Conditional probabilities with impossible outcomes
I don't think you can determine $P(A>B>C)$ from the individual probabilities unless you know the actual order in which $A,B$ and $C$ finish which can change $P(A>B>C)$ for the same individual probabilities.
Example, in one $10$ race series the finishing order was: $ABC, ABC, ABC, ABC, ABC, ACB, ACB, BAC, BAC, BCA$ where $P(A>B) = 0.7; P(A>C) = 0.9$ and $P(B>C) = 0.8$.
In another $10$ race series the finishing order was: $ABC, ABC, ABC, ABC, ABC, ABC, ACB, BAC, BAC, CBA$ with identical $P(A>B) = 0.7; P(A>C) = 0.9$ and $P(B>C) = 0.8$ as the first $10$ race series.
However, $P(A>B>C)$ for the first race series is $0.5$ and $0.6$ for the second.
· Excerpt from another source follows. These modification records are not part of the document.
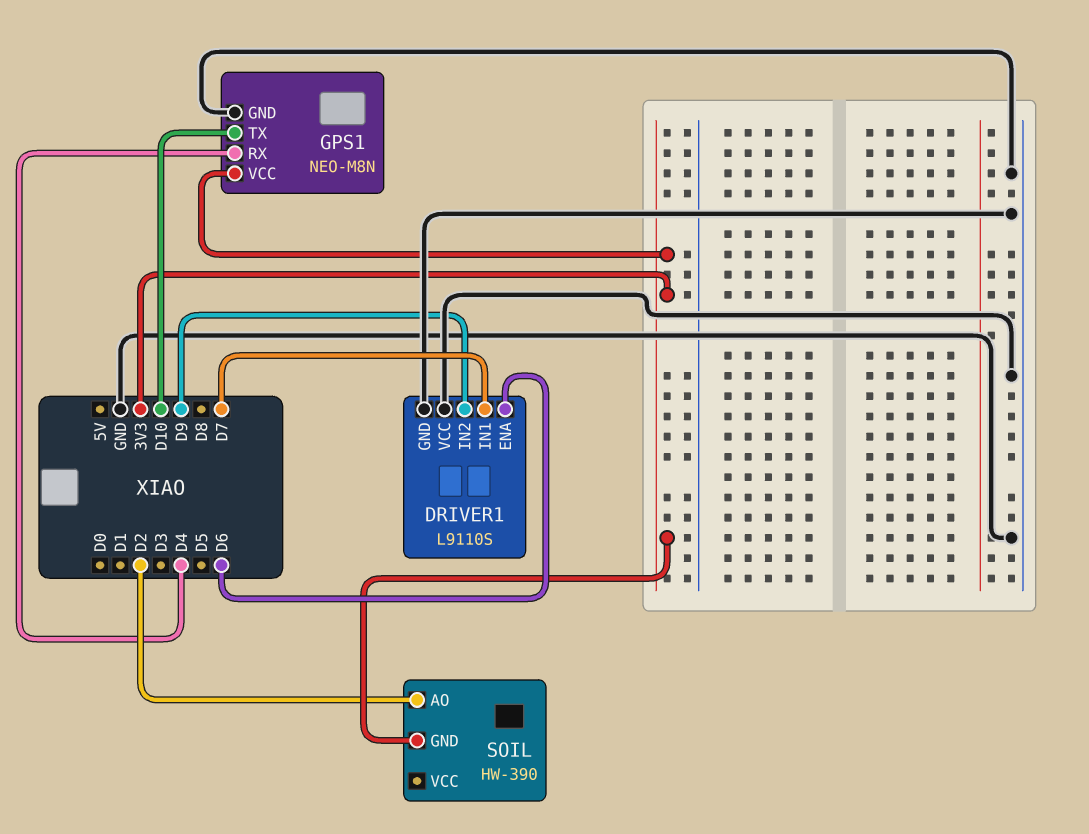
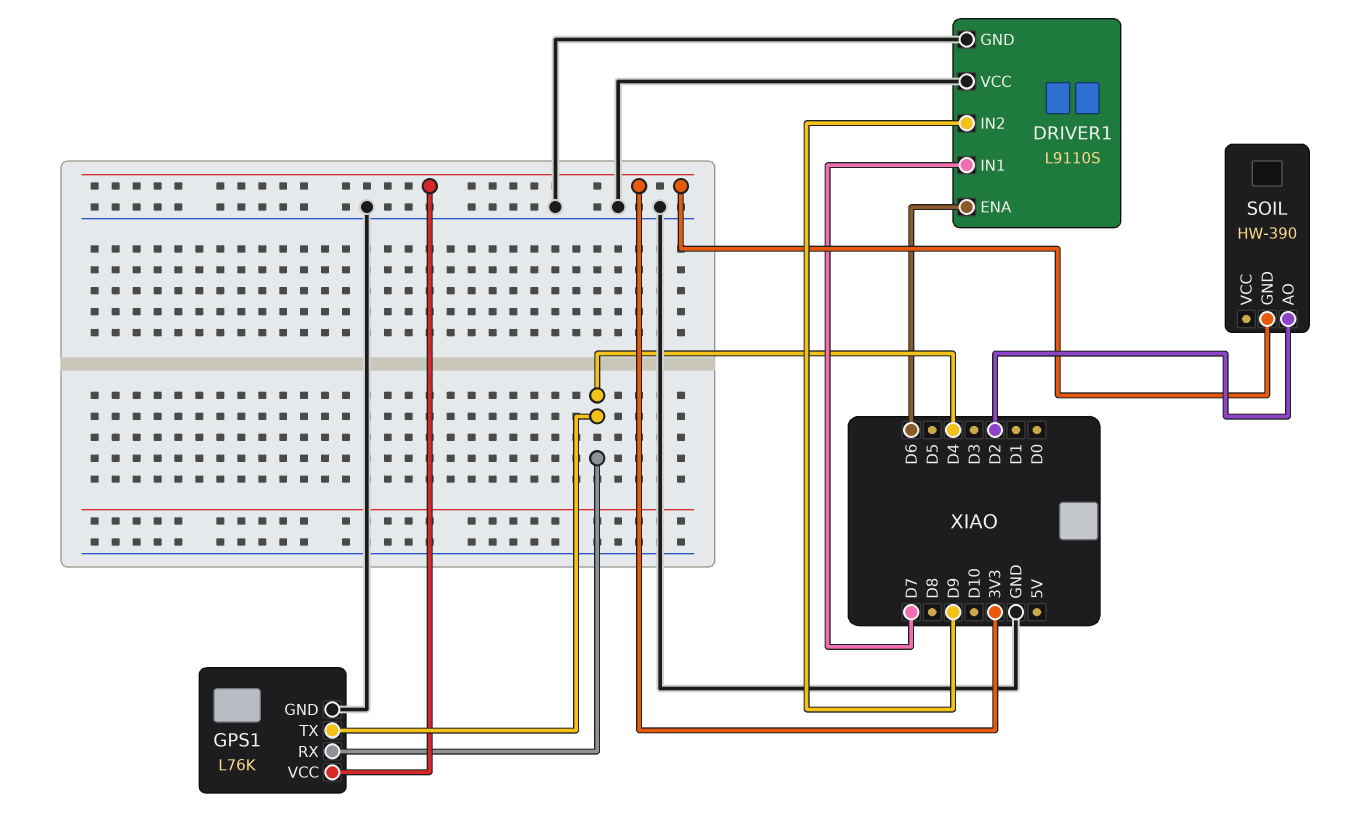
GPS1: NEO-M8N -> L76K
GPS1 pin TX: D10 -> D4

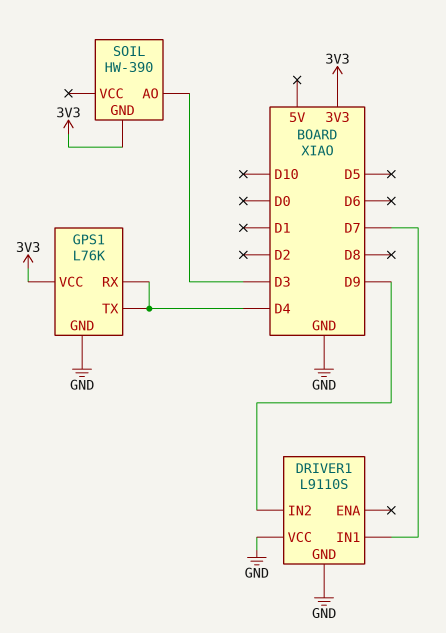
DRIVER1 pin ENA: D6 -> none
SOIL pin AO: D2 -> D3

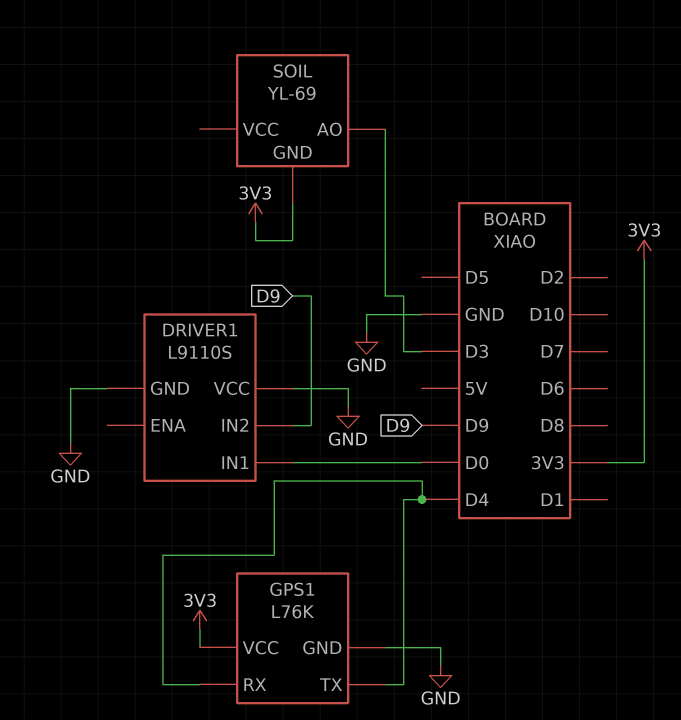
DRIVER1 pin IN1: D7 -> D0
SOIL: HW-390 -> YL-69

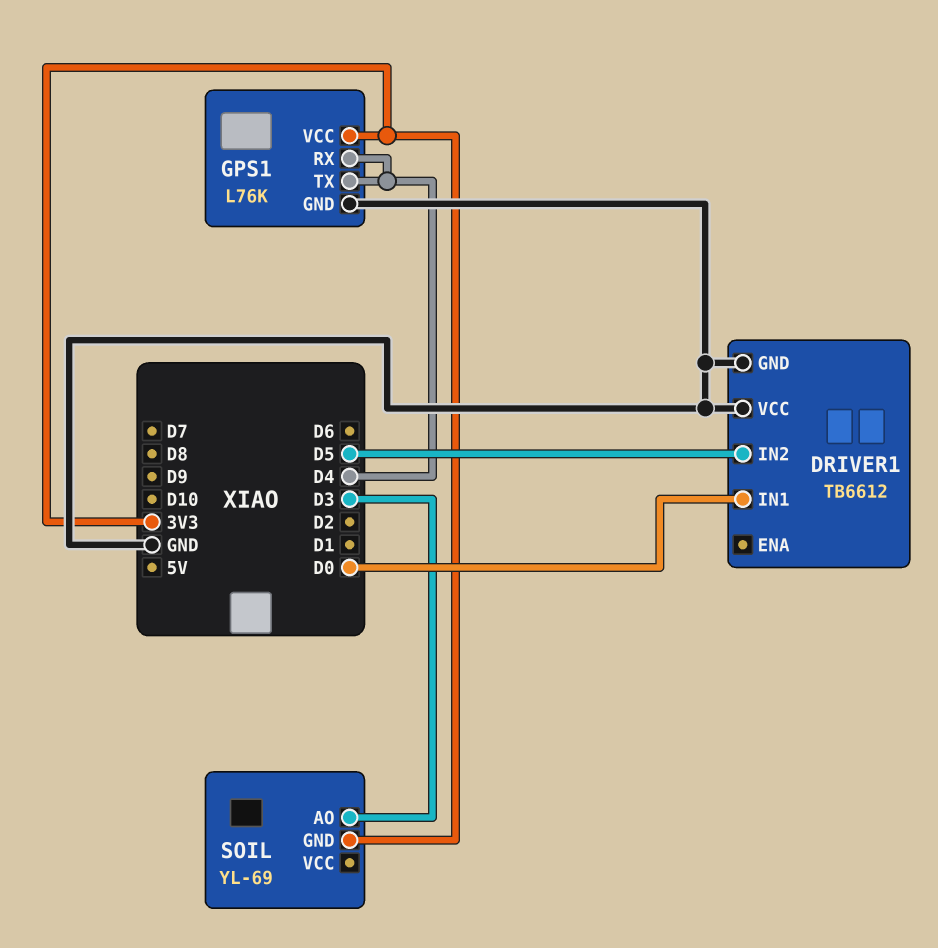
DRIVER1: L9110S -> TB6612
DRIVER1 pin IN2: D9 -> D5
Then again, for a given number of races, one may just have to consider all the possible outcomes for the given individual probabilities assuming each one is equally likely. But to do that, one has to know the number of races.
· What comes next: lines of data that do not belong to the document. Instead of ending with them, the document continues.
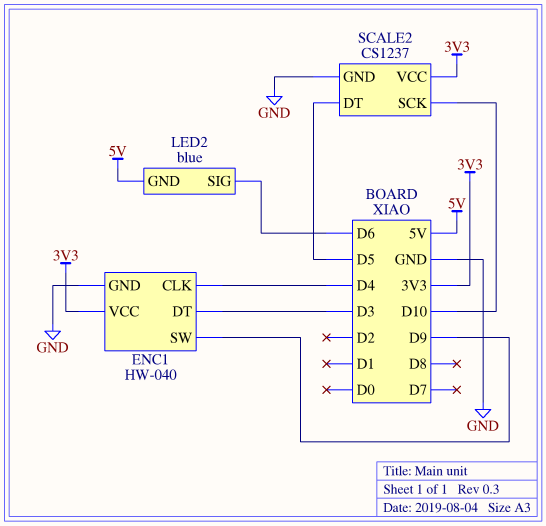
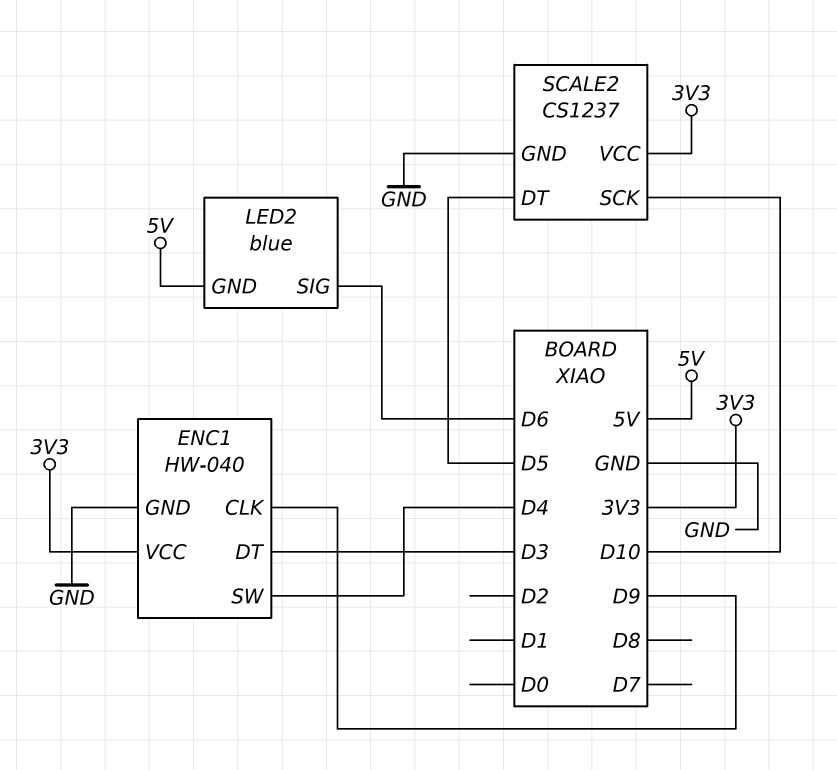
ENC1 pin CLK: D4 -> D9
ENC1 pin SW: D9 -> D4

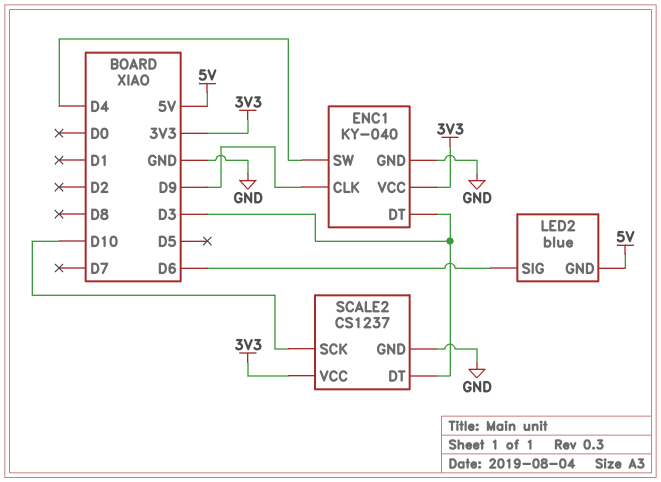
ENC1: HW-040 -> KY-040
SCALE2 pin DT: D5 -> D3

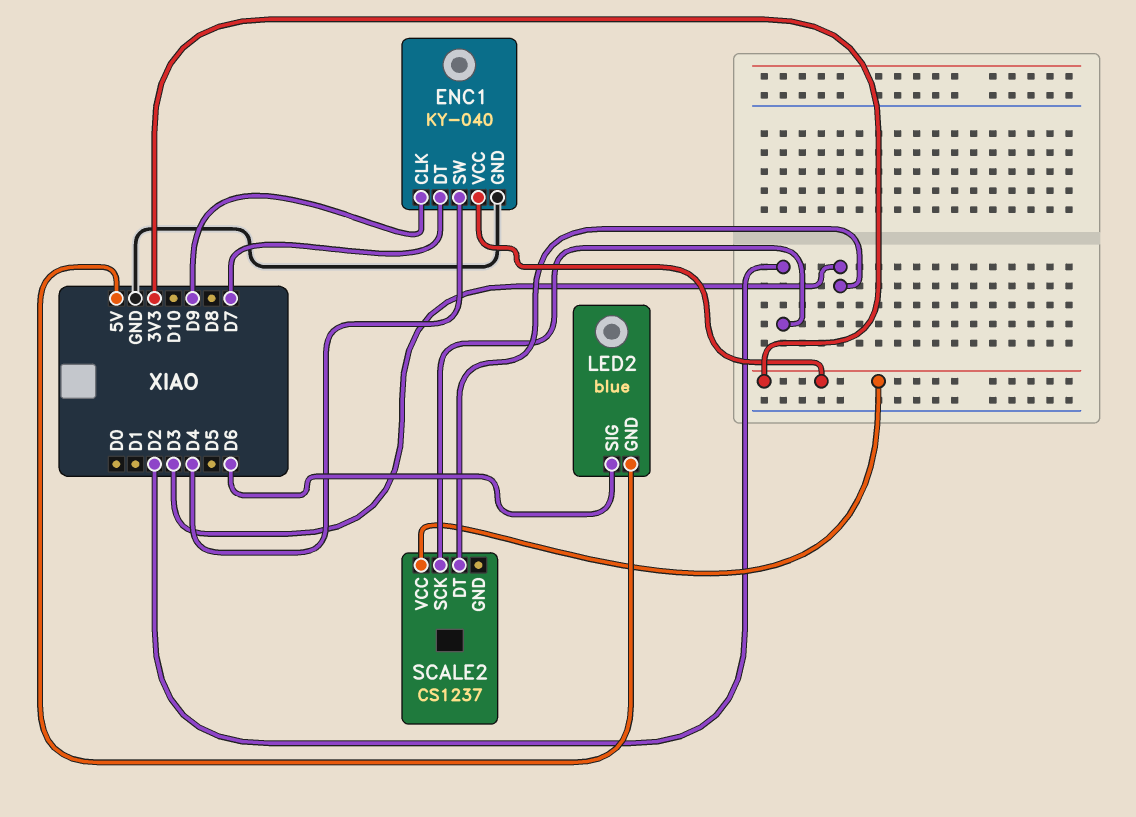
ENC1 pin DT: D3 -> D7
SCALE2 pin GND: GND -> none
SCALE2 pin SCK: D10 -> D2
Let $$S_1:\>A>B>C,\qquad S_2: \>A>C>B,\qquad\ldots,\qquad S_6:\>C>B>A$$ be the six possible rankings (in lexicographic order) and $p_i$ $(1\leq i\leq 6)$ their probabilities. Then we have the four equations $$\eqalign{P[A>B]&=p_1+p_2+p_5\cr P[A>C]&=p_1+p_2+p_3\cr P[B>C]&=p_1+p_3+p_4\cr 1&=p_1+p_2+p_3+p_4+p_5+p_6\ .\cr}$$ Here the LHSs are given. These four equations are insufficient to determine the six $p_i$ individually; in particular $p_1$ is not determined by the given data. E.g., one finds that $$p_1=P[A>B]+P[B>C]+p_6-1\ ,$$ but we have no information about $p_6$.
Along the lines of what the other responder has said, you can condition the probabilities as shown in the table below
The first finish is A>B>C which is the product of $P(A>B)*P(B>C)*P(A>C)$ You have six such finishes as below {ABC, ACB, BAC, BCA, CAB, and CBA}. The way you condition is $\frac{ABC}{\text{sum of all}}$